Source – In the post-truth era, many are wondering how to fight the epidemic of fake news. If you’re a Resistance warrior with $300 to spare, it’s your lucky day: The New York Times has collaborated with the luxury Japanese brand Sacai to give you the slogan T-shirt you might not need, but definitely deserve. Or maybe the other way around? Anyways, it’s $300.
The front of the $300 shirt, available for purchase at Saks Fifth Avenue, reads, “Truth. It’s more important now than ever.” And if that weren’t explicit enough, the back of the shirt reprints some text from a 2017 ad for the Times:
The truth is hard. The truth is hidden. The truth must be pursued. The truth is hard to hear. The truth is rarely simple. The truth is rarely obvious. The truth doesn’t take sides. The truth is not red or blue. The truth is necessary. The truth can’t be glossed over. The truth has no agenda. The truth is hard to accept. The truth pulls no punches. The truth is worth defending. The truth requires taking a stand. The truth is more important now than ever.
If $300 seems like a paltry sum for a shirt with such a weighty message, fear not! A hoodie with the same text is also available for a neat $420.

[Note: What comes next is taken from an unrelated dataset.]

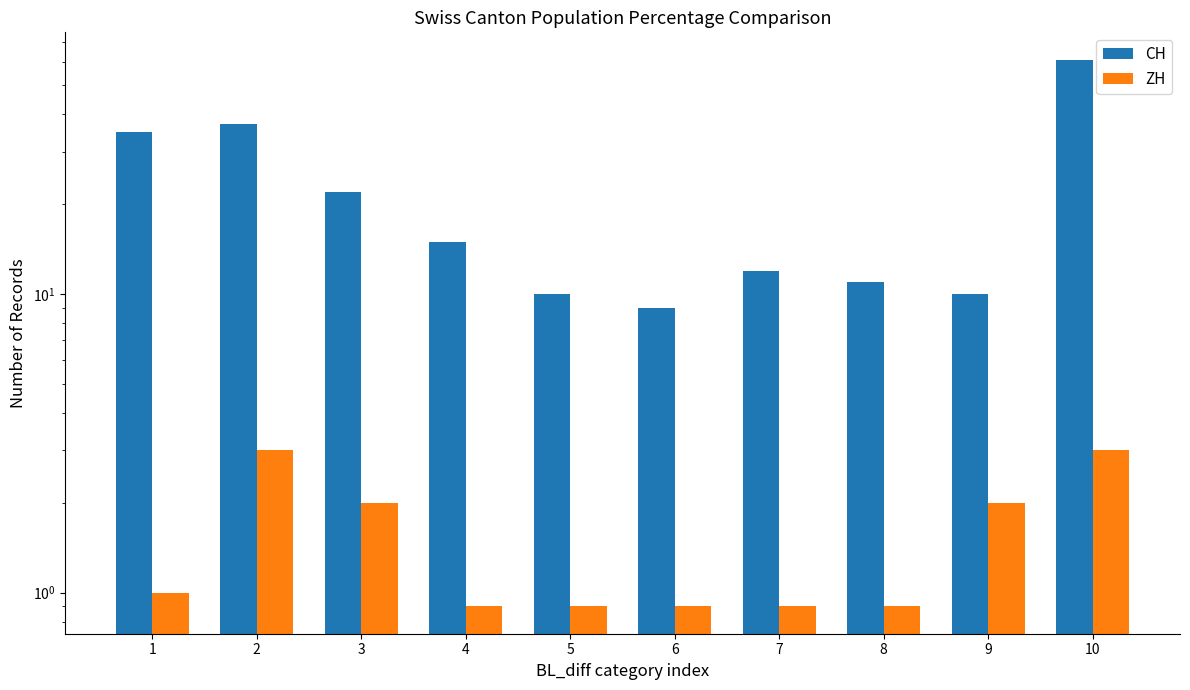

How many values in the ZH series exceed 1?

4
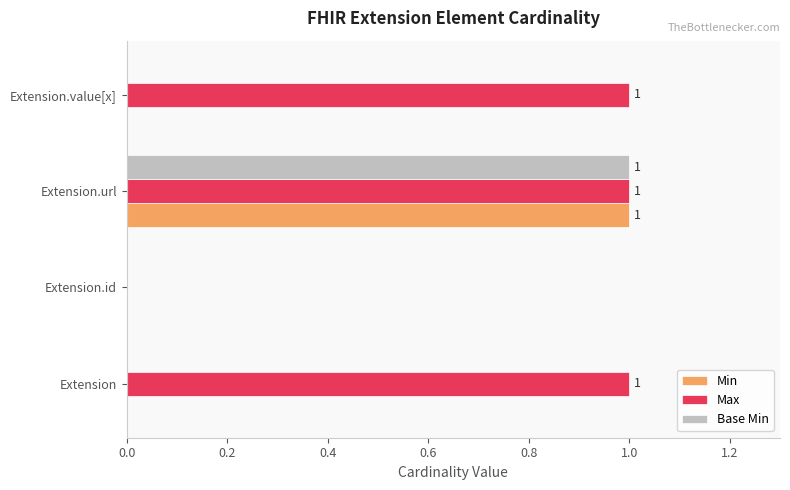

At which category is the sum across all series the highest?

Extension.url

And to think, all this time I’ve believed we were witnessing the inevitable, final swirl around the bowl of the turd that was once the American newspaper industry. As the last flush of their own incompetence was taking them down the pipes of irrelevance into the sewer of history. But boy, do I ever stand corrected. The Old Grey Lady (note: I don’t think we can call it that any more now that we’re totally woke) is proving me wrong.
This is how you stay alive when your business still largely depends on printing news on paper and delivering it once it’s no longer news. By declaring your credibility on an overly wordy t-shirt that cost the same as a mid-price 4GB laptop. Not just stay alive, but thrive.
I have to admit, this is a hell of a business model. Combining entertainment, information and opinion with t-shirt sales. It’s amazing no one has ever tried it before. I just wish I could’ve been there at the meeting where they set the price point. Where they said “We’ve got this design that is a copy & paste job from that ad we ran last year after Trump called us fake news. They cost us about $1.50 per unit to print and ship over from Japan. And since it’s so relevant and eye-catching and sure to be super hot with all the young people, what say we price it at … 300 bucks? Sound good? Everyone on board with that?” I mean, why not just make it $1,300? Or $3,000? It’s going to be just that popular. Perfect with their target demo of people over the age of 65 who love nothing more than dropping big wads of cash on novelty wear with words on it. And frankly makes me feel a little low rent to be working for a place that charges $25-$28 for our shirts. Like the Times is a boutique and we’re just the Dollar Store. $300 designer tees is not just how you keep your antiquated business alive, that is how you thrive. And that’s all the truth I need.